In 2004 Amy Wallace and Larisa Mishina presented their thesis, “Relations between the Use of Puppetry in the Classroom, Student Attention and Student Involvement.” The thesis highlighted the benefits of puppetry in the classroom, including such benefits as increased attention span and higher retention of information. Since then, very little has been researched on puppetry in terms of educational implementation, best practices and overall effectiveness. Very little, that is, until now.
In her pioneering new book Finger Plays For Optimum Brain Development In The Young Child (published by AuthorHouse), Dr. Carole D. Hillman distills her 30+ years as an educator into a resource guide chock-full of practical, well-researched activities and practices for the at-home or at-school teacher.
In Finger Plays For Optimum Brain Development In The Young Child, Hillman shows how by using finger plays teachers can provide young learners with opportunities to strengthen their motor and language development, as well as positive self-esteem and memory development.

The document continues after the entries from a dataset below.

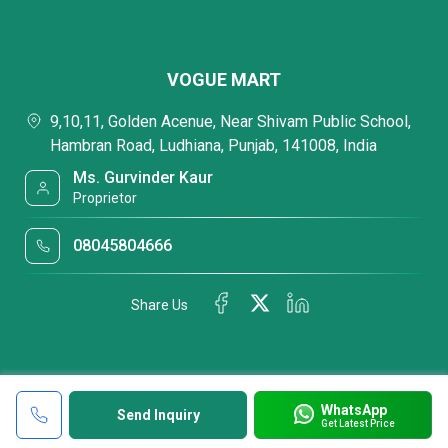
VOGUE MART
9,10,11, Golden Acenue, Near Shivam Public School,
Hambran Road, Ludhiana, Punjab, 141008, India
Ms. Gurvinder Kaur
Proprietor
08045804666
Share Us
WhatsApp
Send Inquiry
Get Latest Price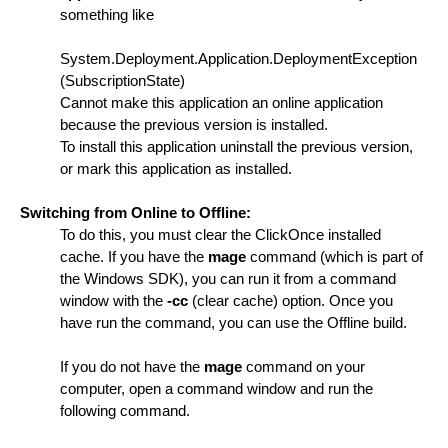
something like
System.Deployment.Application.DeploymentException
(SubscriptionState)
Cannot make this application an online application
because the previous version is installed.
To install this application uninstall the previous version,
or mark this application as installed.
Switching from Online to Offline:
To do this, you must clear the ClickOnce installed
cache. If you have the
mage
command (which is part of
the Windows SDK), you can run it from a command
window with the
-cc
(clear cache) option. Once you
have run the command, you can use the Offline build.
If you do not have the
mage
command on your
computer, open a command window and run the
following command.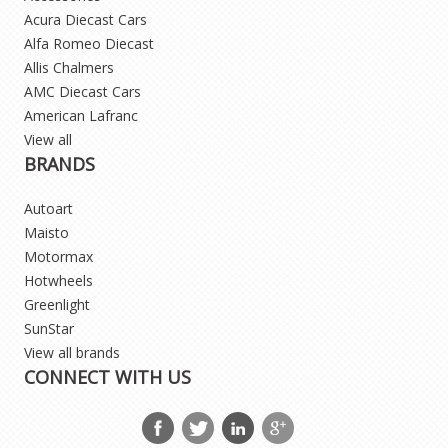
Acura Diecast Cars
Alfa Romeo Diecast
Allis Chalmers
AMC Diecast Cars
American Lafranc
View all
BRANDS
Autoart
Maisto
Motormax
Hotwheels
Greenlight
SunStar
View all brands
CONNECT WITH US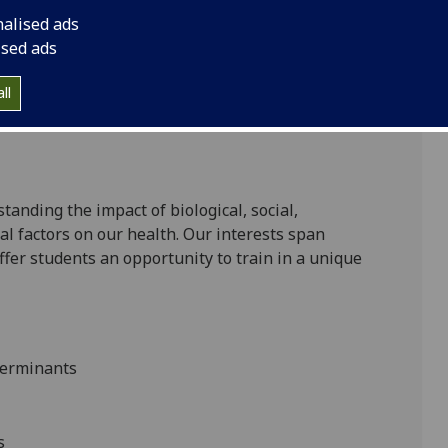
nalised ads
ised ads
 years part-time;
ll
standing the impact of biological, social,
l factors on our health. Our interests span
ffer students an opportunity to train in a unique
eterminants
s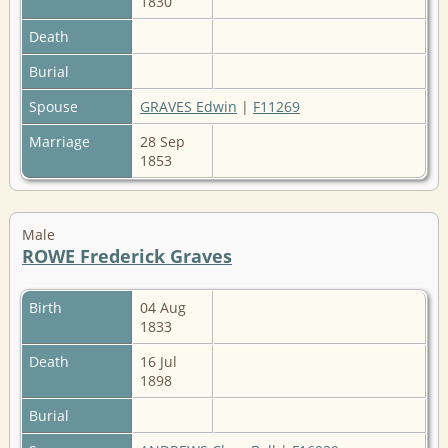
1830
Death
Burial
Spouse
GRAVES Edwin
|
F11269
Marriage
28 Sep
1853
Male
ROWE Frederick Graves
Birth
04 Aug
1833
Death
16 Jul
1898
Burial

“In addition to providing assistance for learners in areas of perceptual motor development, finger plays may also be used as a direct teaching tool involving behavioral as well as academic development,” says Hillman. “Instead of asking learners to be quiet when getting ready for an activity the teacher or parent may, instead, utilize a creative finger play to gain attention. These transitions help keep the learners focused upon the expected task and directed away from other extraneous activities.”